Please understand this point. Currently, this rule is causing a cascade of issues, with sandboxes and other engines taking it literally and marking original Remote Utilities files as malware.

Thank you.

[mrkpl125]

One more example, if I may. Here’s the current detection of the Remote Utilities Viewer executable file (rutview.exe): VirusTotal detection link.

At the top, you can see: “Matches rule MALWARE_Win_RemoteUtilitiesRAT from ruleset malware at https://github.com/ditekshen/detection by ditekSHen.”

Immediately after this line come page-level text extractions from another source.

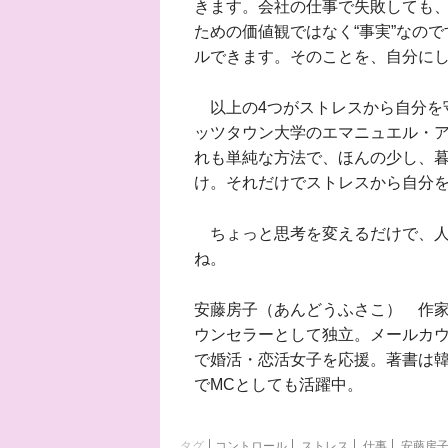
きます。会社の仕事で失敗しても
ための価値観ではなく“事実”なの
ルできます。そのことを、自分に
以上の4つがストレスから自分を
ッツタウン大学のエマニュエル・
れも単純な方法で、ほんの少し、
け。それだけでストレスから自分
ちょっと思考を変えるだけで、人
ね。
安藤房子（あんどうふさこ） 作
ウンセラーとして独立。メールカ
で婚活・恋活女子を応援。著書は
でMCとしても活躍中。
タグ
コントロール
ストレス
仕事
安藤房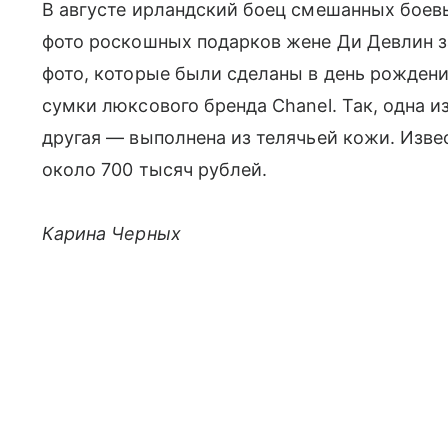
В августе ирландский боец смешанных боев
фото роскошных подарков жене Ди Девлин з
фото, которые были сделаны в день рождени
сумки люксового бренда Chanel. Так, одна 
другая — выполнена из телячьей кожи. Извес
около 700 тысяч рублей.
Карина Черных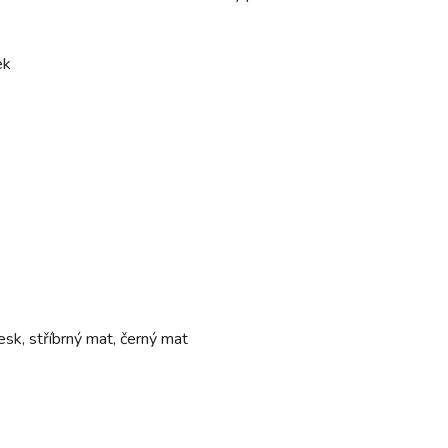
ek
lesk, stříbrný mat, černý mat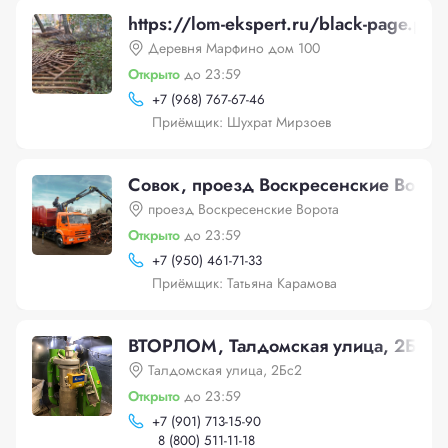
https://lom-ekspert.ru/black-page.p
Деревня Марфино дом 100
Открыто
до 23:59
+
7 (968) 767-67-46
Приёмщик: Шухрат Мирзоев
Совок, проезд Воскресенские Ворот
проезд Воскресенские Ворота
Открыто
до 23:59
+
7 (950) 461-71-33
Приёмщик: Татьяна Карамова
ВТОРЛОМ, Талдомская улица, 2Бс2
Талдомская улица, 2Бс2
Открыто
до 23:59
+
7 (901) 713-15-90
8 (800) 511-11-18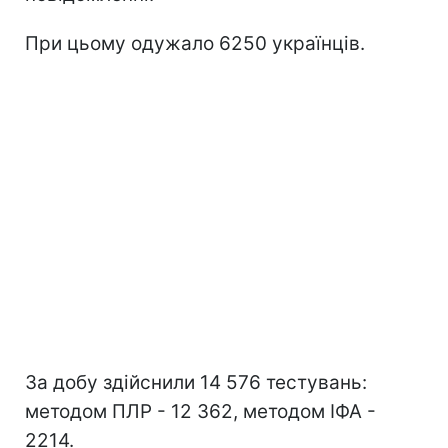
При цьому одужало 6250 українців.
За добу здійснили 14 576 тестувань:
методом ПЛР - 12 362, методом ІФА -
2214.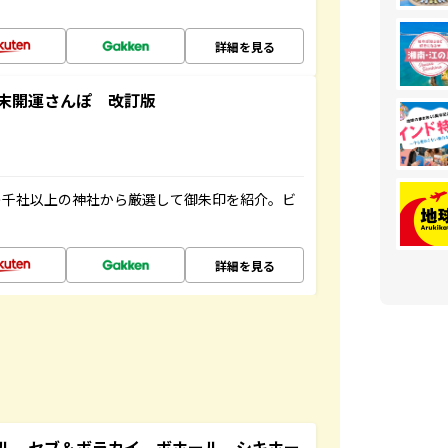
詳細を見る
末開運さんぽ 改訂版
の千社以上の神社から厳選して御朱印を紹介。ビ
詳細を見る
ル セブ＆ボラカイ ボホール シキホー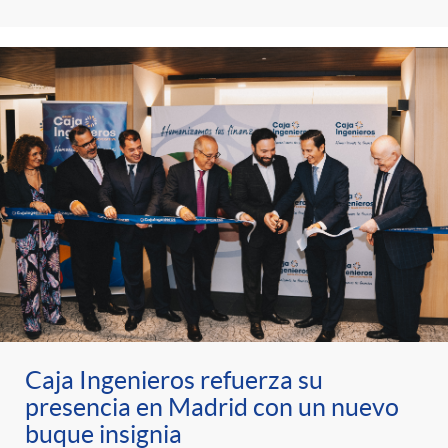
Caja Ingenieros refuerza su
presencia en Madrid con un nuevo
buque insignia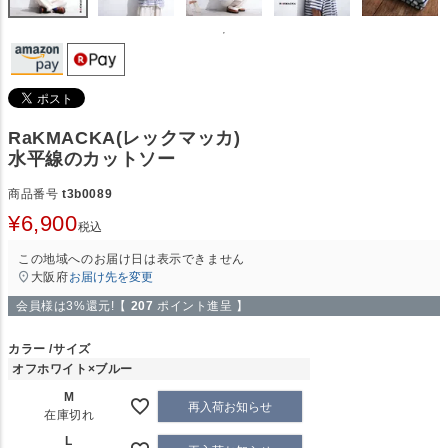
RaKMACKA(レックマッカ)
水平線のカットソー
商品番号
t3b0089
¥
6,900
税込
この地域へのお届け日は表示できません
大阪府
お届け先を変更
会員様は3%還元!【
207
ポイント進呈 】
カラー
サイズ
オフホワイト×ブルー
M
再入荷お知らせ
在庫切れ
L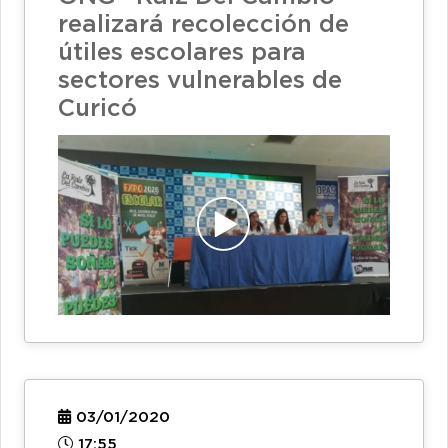
realizará recolección de
útiles escolares para
sectores vulnerables de
Curicó
03/01/2020
17:55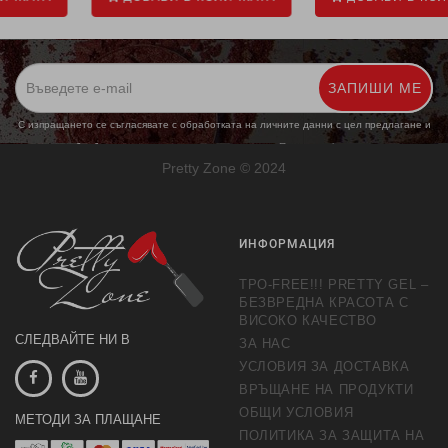
ЗАПИШИ МЕ
С изпращането се съгласявате с обработката на личните данни с цел предлагане и
обработка на маркетингови предложения.
Повече информация
Pretty Zone © 2024
ИНФОРМАЦИЯ
TPO-FREE!!! PRETTY GEL –
БЕЗВРЕДНА КРАСОТА С
ВИСОКО КАЧЕСТВО
СЛЕДВАЙТЕ НИ В
ЗА НАС
УСЛОВИЯ ЗА ДОСТАВКА
ВРЪЩАНЕ НА ПРОДУКТИ
ОБЩИ УСЛОВИЯ
МЕТОДИ ЗА ПЛАЩАНЕ
ПОЛИТИКА ЗА ЗАЩИТА НА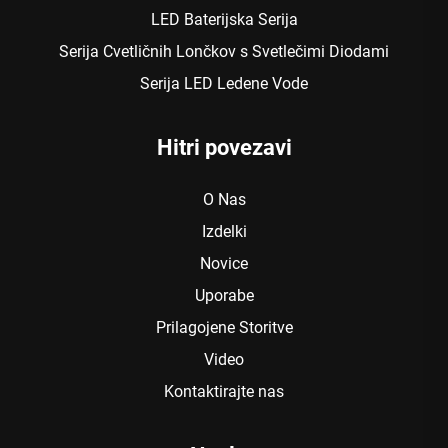
LED Baterijska Serija
Serija Cvetličnih Lončkov s Svetlečimi Diodami
Serija LED Ledene Vode
Hitri povezavi
O Nas
Izdelki
Novice
Uporabe
Prilagojene Storitve
Video
Kontaktirajte nas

The absurdity here is that the Viewer is a client module and, even in theory, cannot provide remote access to another machine. It’s purely used to connect to a remote machine. In other words, installing and running Viewer on a potential victim’s computer serves no purpose. Unlike other remote access programs, Remote Utilities has a clear client-server architecture with distinct modules—the Viewer (client) and the Host (server)—each designed for its specific function.

This rule inaccurately targets the entire software, without considering the actual role of the Viewer, marking it as malware. Does this seem like a reasonable situation?